§ WHAT IS REQUIRED
From the listing below, reproduce word for word the part that opens with the line containing "RECT -3.090 1.760 -2.910 2.030 ;" and closes with the line containing "RECT -0.890 1.580 0.400 1.760 ;"; reproduce nothing else.

§ MATERIAL FOR THE TASK
○ ○ ○
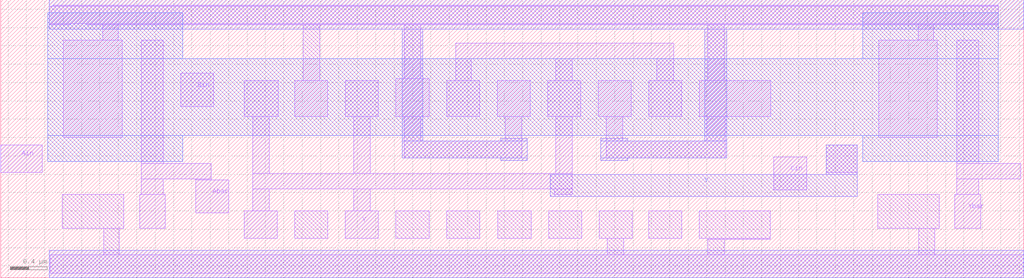
<source format=lef>
VERSION 5.7 ;
  NOWIREEXTENSIONATPIN ON ;
  DIVIDERCHAR "/" ;
  BUSBITCHARS "[]" ;
MACRO 3_input_NAND_wload
  CLASS BLOCK ;
  FOREIGN 3_input_NAND_wload ;
  ORIGIN 7.480 -0.270 ;
  SIZE 11.130 BY 3.030 ;
  PIN Ain
    ANTENNAGATEAREA 0.252000 ;
    PORT
      LAYER li1 ;
        RECT -7.480 1.420 -7.030 1.720 ;
    END
  END Ain
  PIN Abar
    ANTENNAGATEAREA 0.378000 ;
    ANTENNADIFFAREA 0.504000 ;
    PORT
      LAYER li1 ;
        RECT -5.950 1.520 -5.710 2.860 ;
        RECT -5.950 1.350 -5.190 1.520 ;
        RECT -5.950 1.180 -5.710 1.350 ;
        RECT -5.360 1.340 -5.190 1.350 ;
        RECT -5.970 0.810 -5.690 1.180 ;
        RECT -5.360 0.980 -5.000 1.340 ;
    END
  END Abar
  PIN Bin
    ANTENNAGATEAREA 0.378000 ;
    PORT
      LAYER li1 ;
        RECT -5.520 2.140 -5.160 2.500 ;
    END
  END Bin
  PIN Cin
    ANTENNAGATEAREA 0.378000 ;
    PORT
      LAYER li1 ;
        RECT 0.930 1.230 1.290 1.590 ;
    END
  END Cin
  PIN Y
    ANTENNAGATEAREA 0.252000 ;
    ANTENNADIFFAREA 1.176000 ;
    PORT
      LAYER li1 ;
        RECT -2.530 2.660 -0.160 2.830 ;
        RECT -2.530 2.420 -2.360 2.660 ;
        RECT -1.440 2.420 -1.260 2.660 ;
        RECT -0.340 2.420 -0.160 2.660 ;
        RECT -4.830 2.030 -4.460 2.420 ;
        RECT -3.730 2.030 -3.370 2.420 ;
        RECT -2.630 2.030 -2.270 2.420 ;
        RECT -1.530 2.030 -1.170 2.420 ;
        RECT -0.430 2.030 -0.070 2.420 ;
        RECT -4.740 1.410 -4.560 2.030 ;
        RECT -3.640 1.410 -3.460 2.030 ;
        RECT -1.440 1.410 -1.260 2.030 ;
        RECT 1.500 1.420 1.840 1.720 ;
        RECT -4.740 1.240 -1.260 1.410 ;
        RECT -4.740 1.000 -4.560 1.240 ;
        RECT -3.640 1.000 -3.460 1.240 ;
        RECT -1.460 1.180 -1.260 1.240 ;
        RECT -4.830 0.700 -4.470 1.000 ;
        RECT -3.730 0.700 -3.370 1.000 ;
      LAYER met1 ;
        RECT 1.500 1.400 1.840 1.720 ;
        RECT -1.500 1.160 1.840 1.400 ;
    END
  END Y
  PIN Ybar
    ANTENNADIFFAREA 0.504000 ;
    PORT
      LAYER li1 ;
        RECT 2.920 1.520 3.160 2.860 ;
        RECT 2.920 1.350 3.620 1.520 ;
        RECT 2.920 1.180 3.160 1.350 ;
        RECT 2.900 0.810 3.180 1.180 ;
    END
  END Ybar
  OBS
      LAYER nwell ;
        RECT -6.970 2.660 -5.500 3.160 ;
        RECT 1.900 2.660 3.370 3.160 ;
        RECT -6.970 1.820 3.370 2.660 ;
        RECT -6.970 1.540 -5.500 1.820 ;
        RECT 1.900 1.540 3.370 1.820 ;
      LAYER li1 ;
        RECT -6.910 3.230 3.370 3.240 ;
        RECT -6.950 3.040 3.370 3.230 ;
        RECT -6.950 3.030 -6.720 3.040 ;
        RECT -6.550 3.030 3.370 3.040 ;
        RECT -6.370 2.860 -6.200 3.030 ;
        RECT -6.800 1.800 -6.160 2.860 ;
        RECT -4.190 2.420 -4.010 3.030 ;
        RECT -3.090 2.440 -2.910 3.030 ;
        RECT -4.280 2.030 -3.920 2.420 ;
        RECT -3.180 2.030 -2.820 2.440 ;
        RECT 0.210 2.420 0.390 3.030 ;
        RECT 2.500 2.860 2.670 3.030 ;
        RECT -2.080 2.030 -1.720 2.420 ;
        RECT -0.980 2.030 -0.620 2.420 ;
        RECT 0.120 2.030 0.900 2.420 ;
        RECT -3.090 1.760 -2.910 2.030 ;
        RECT -1.990 1.760 -1.810 2.030 ;
        RECT -3.090 1.580 -1.810 1.760 ;
        RECT -0.890 1.760 -0.710 2.030 ;
        RECT 0.200 1.760 0.400 2.030 ;
        RECT 2.070 1.800 2.710 2.860 ;
        RECT -0.890 1.580 0.400 1.760 ;
        RECT -6.810 0.810 -6.140 1.180 ;
        RECT -6.360 0.520 -6.190 0.810 ;
        RECT -4.280 0.700 -3.920 1.000 ;
        RECT -3.180 0.700 -2.820 1.000 ;
        RECT -2.630 0.700 -2.270 1.000 ;
        RECT -2.070 0.700 -1.710 1.000 ;
        RECT -1.520 0.700 -1.160 1.000 ;
        RECT -0.970 0.700 -0.610 1.000 ;
        RECT -0.430 0.700 -0.070 1.000 ;
        RECT 0.120 0.700 0.890 1.000 ;
        RECT 2.060 0.810 2.730 1.180 ;
        RECT -0.880 0.520 -0.700 0.700 ;
        RECT 0.210 0.690 0.890 0.700 ;
        RECT 0.210 0.520 0.390 0.690 ;
        RECT 2.510 0.520 2.680 0.810 ;
        RECT -6.940 0.320 3.650 0.520 ;
      LAYER met1 ;
        RECT -6.950 2.980 3.650 3.300 ;
        RECT -3.110 1.760 -2.890 2.980 ;
        RECT -2.040 1.760 -1.750 1.790 ;
        RECT -3.110 1.580 -1.750 1.760 ;
        RECT -2.040 1.550 -1.750 1.580 ;
        RECT -0.950 1.760 -0.660 1.790 ;
        RECT 0.180 1.760 0.420 2.980 ;
        RECT -0.950 1.580 0.420 1.760 ;
        RECT -0.950 1.550 -0.660 1.580 ;
        RECT -6.950 0.270 3.650 0.570 ;
  END
END 3_input_NAND_wload
END LIBRARY


</source>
○ ○ ○
§ SOLVED EXERCISE
        RECT -3.090 1.760 -2.910 2.030 ;
        RECT -1.990 1.760 -1.810 2.030 ;
        RECT -3.090 1.580 -1.810 1.760 ;
        RECT -0.890 1.760 -0.710 2.030 ;
        RECT 0.200 1.760 0.400 2.030 ;
        RECT 2.070 1.800 2.710 2.860 ;
        RECT -0.890 1.580 0.400 1.760 ;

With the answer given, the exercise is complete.